From Fedora Project Wiki

Description

This test case is designed to stress test the Intel Compute Runtime with diverse and complex OpenCL workloads to evaluate performance, stability, and functionality on Intel GPUs.

Setup

  1. Follow the setup instructions from the basic "intel-compute-runtime" test case to prepare the environment.
  2. Ensure additional development tools and libraries are installed for compiling complex OpenCL programs, e.g., sudo dnf install gcc-c++ ocl-icd ocl-icd-devel.
  3. Obtain or develop OpenCL programs that cover a wide range of workloads, such as:
 - A program that performs heavy computations (e.g., matrix multiplication, cryptographic algorithms).
 - A program that requires high memory bandwidth (e.g., large dataset transfers between host and GPU memory).
 - A program designed to test parallel execution efficiency (e.g., particle simulations, n-body problems). 

How to test

Be as specific as required for the target audience.

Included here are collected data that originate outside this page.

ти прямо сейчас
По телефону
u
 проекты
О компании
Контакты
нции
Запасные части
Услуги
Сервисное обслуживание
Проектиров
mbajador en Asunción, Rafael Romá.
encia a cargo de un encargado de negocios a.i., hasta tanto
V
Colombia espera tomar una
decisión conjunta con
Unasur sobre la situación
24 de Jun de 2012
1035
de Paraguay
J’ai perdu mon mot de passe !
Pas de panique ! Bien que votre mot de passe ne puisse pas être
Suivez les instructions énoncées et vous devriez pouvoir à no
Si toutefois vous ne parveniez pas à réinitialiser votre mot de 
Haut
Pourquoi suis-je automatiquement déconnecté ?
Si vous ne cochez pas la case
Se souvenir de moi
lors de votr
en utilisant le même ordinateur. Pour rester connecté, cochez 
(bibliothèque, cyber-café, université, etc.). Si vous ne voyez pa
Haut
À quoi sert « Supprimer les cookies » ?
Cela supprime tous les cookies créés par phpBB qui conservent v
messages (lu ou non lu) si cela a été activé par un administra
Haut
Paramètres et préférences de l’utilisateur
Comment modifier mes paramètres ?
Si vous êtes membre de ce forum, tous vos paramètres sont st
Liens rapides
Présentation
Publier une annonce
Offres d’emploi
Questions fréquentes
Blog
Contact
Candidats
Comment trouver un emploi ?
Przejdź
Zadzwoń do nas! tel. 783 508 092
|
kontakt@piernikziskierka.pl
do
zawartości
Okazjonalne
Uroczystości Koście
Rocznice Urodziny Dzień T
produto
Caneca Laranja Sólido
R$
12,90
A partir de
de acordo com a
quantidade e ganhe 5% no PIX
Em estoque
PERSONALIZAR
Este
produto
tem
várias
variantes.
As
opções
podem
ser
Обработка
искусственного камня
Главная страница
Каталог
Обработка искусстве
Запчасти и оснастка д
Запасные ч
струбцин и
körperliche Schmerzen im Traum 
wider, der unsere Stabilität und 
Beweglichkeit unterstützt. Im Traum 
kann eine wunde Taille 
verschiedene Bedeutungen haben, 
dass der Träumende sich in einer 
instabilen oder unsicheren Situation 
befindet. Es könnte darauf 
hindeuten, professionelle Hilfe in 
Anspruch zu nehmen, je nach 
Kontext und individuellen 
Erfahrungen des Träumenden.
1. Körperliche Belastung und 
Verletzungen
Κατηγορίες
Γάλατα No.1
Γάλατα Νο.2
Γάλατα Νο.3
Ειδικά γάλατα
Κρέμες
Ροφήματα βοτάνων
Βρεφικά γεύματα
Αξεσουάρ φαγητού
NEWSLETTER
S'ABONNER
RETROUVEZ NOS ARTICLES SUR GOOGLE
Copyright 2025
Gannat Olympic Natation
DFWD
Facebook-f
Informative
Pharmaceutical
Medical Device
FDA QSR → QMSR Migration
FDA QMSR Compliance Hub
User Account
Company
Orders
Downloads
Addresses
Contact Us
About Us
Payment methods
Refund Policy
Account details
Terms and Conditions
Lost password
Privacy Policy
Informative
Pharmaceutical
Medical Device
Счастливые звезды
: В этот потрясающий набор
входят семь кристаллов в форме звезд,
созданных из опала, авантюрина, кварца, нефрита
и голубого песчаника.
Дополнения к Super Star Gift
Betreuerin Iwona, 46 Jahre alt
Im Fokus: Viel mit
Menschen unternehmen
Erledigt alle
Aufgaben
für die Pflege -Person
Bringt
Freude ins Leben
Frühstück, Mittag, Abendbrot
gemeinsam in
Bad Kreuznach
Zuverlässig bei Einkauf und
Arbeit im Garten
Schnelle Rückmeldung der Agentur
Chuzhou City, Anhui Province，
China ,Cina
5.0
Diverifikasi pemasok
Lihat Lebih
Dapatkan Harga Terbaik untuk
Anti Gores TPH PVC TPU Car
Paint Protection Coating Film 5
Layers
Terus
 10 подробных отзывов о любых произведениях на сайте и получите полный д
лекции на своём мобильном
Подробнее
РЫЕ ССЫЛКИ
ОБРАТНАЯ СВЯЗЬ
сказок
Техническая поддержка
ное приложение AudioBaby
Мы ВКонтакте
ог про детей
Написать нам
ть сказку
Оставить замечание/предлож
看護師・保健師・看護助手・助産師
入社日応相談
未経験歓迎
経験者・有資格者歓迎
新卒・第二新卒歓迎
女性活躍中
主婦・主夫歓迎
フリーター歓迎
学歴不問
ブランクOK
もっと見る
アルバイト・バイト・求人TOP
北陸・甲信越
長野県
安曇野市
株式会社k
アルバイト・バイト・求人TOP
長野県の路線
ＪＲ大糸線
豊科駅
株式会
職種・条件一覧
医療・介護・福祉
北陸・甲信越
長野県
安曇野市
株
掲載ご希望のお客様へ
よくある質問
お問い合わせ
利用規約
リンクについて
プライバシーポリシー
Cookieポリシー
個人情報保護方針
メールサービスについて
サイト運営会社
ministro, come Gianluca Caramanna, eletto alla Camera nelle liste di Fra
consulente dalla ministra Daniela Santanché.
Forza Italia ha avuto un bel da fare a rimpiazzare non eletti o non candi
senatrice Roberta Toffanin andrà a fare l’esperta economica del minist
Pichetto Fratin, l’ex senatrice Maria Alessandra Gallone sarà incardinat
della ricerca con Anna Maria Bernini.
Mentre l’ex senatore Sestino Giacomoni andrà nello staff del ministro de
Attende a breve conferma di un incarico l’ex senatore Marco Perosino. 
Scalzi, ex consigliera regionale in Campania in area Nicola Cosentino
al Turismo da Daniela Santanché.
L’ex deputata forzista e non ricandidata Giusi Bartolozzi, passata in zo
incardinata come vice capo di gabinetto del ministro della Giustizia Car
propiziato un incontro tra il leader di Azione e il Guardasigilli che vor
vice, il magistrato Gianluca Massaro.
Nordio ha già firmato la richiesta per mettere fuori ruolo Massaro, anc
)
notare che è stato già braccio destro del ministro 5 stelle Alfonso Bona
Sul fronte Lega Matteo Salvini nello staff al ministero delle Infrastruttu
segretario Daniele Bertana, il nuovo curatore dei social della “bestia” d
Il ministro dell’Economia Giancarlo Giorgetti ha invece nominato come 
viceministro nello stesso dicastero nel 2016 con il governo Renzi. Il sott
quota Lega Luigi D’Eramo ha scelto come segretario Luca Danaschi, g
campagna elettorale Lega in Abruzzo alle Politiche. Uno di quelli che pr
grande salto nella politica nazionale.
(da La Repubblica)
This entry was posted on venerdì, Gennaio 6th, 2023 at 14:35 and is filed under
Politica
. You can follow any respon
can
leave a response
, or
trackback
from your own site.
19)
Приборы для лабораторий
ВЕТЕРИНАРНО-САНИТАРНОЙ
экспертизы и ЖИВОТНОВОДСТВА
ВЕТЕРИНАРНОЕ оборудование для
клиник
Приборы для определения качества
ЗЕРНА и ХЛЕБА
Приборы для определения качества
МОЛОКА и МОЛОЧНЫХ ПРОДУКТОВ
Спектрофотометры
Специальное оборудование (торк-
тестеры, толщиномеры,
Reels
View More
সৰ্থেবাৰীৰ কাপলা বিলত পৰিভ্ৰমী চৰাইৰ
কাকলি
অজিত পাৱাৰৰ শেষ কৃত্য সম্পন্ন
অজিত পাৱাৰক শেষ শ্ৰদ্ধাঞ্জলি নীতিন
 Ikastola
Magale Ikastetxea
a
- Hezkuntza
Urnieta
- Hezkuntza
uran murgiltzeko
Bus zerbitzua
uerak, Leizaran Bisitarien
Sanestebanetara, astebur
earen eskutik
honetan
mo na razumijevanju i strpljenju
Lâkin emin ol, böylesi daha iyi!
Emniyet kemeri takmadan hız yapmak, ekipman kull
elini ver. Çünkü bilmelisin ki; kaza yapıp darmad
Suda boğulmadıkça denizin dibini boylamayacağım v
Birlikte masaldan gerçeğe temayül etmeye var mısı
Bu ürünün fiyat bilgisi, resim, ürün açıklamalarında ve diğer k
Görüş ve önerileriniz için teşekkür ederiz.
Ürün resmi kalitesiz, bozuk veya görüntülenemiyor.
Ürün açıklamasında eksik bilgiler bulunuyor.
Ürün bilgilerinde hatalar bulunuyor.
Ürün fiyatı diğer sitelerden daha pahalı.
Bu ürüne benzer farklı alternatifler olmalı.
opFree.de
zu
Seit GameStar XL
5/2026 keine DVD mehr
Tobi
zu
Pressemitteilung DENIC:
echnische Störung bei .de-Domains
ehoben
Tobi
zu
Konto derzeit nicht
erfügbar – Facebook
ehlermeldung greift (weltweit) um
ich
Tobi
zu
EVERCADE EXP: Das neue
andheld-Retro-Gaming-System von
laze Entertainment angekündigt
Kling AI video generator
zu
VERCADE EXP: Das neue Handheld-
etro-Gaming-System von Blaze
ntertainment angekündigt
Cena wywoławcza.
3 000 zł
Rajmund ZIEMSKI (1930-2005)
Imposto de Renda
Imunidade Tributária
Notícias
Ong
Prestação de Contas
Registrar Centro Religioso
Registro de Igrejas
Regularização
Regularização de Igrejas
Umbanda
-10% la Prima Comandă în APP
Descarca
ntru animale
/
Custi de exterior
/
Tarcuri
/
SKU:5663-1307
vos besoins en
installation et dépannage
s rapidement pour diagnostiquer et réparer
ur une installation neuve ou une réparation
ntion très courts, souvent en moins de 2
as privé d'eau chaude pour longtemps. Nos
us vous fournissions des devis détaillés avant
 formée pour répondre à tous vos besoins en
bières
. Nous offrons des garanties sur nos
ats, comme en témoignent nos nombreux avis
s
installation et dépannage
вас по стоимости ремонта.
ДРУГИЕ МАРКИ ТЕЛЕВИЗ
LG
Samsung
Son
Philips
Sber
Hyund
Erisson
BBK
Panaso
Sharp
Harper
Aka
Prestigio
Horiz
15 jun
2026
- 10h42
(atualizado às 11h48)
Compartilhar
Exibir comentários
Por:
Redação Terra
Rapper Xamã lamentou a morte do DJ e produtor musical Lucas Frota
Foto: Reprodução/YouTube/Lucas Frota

  1. Compile and run the heavy computation OpenCL program. Monitor the execution time and compare it against expected performance metrics.
  2. Compile and run the high memory bandwidth OpenCL program. Observe the transfer rates and ensure there are no errors or excessive delays.
  3. Compile and run the parallel execution efficiency OpenCL program. Evaluate how well the GPU handles parallel tasks and check for any anomalies or performance bottlenecks.
  4. For each test, monitor the system's thermal and power consumption metrics to assess the runtime's efficiency under load.

Expected Results

The following must be true to consider this a successful test run. Be brief ... but explicit.

  1. All OpenCL programs compile without errors and run successfully on the Intel GPU.
  2. Execution times and performance metrics are within expected ranges for the given hardware, indicating proper utilization of the GPU's computational resources.
  3. Data transfer rates for high memory bandwidth tasks do not show unexpected delays, indicating efficient use of memory resources.
  4. Parallel execution tests demonstrate efficient workload distribution across the GPU, without significant bottlenecks or errors.
  5. The system maintains thermal and power efficiency within safe limits during all tests, indicating stable performance under load.

Optional

For further testing, consider varying the workload sizes and complexity, or testing with OpenCL applications that integrate with other software libraries (e.g., OpenGL for graphics rendering). Additionally, testing on systems with different Intel GPU generations could provide insights into runtime compatibility and performance scaling.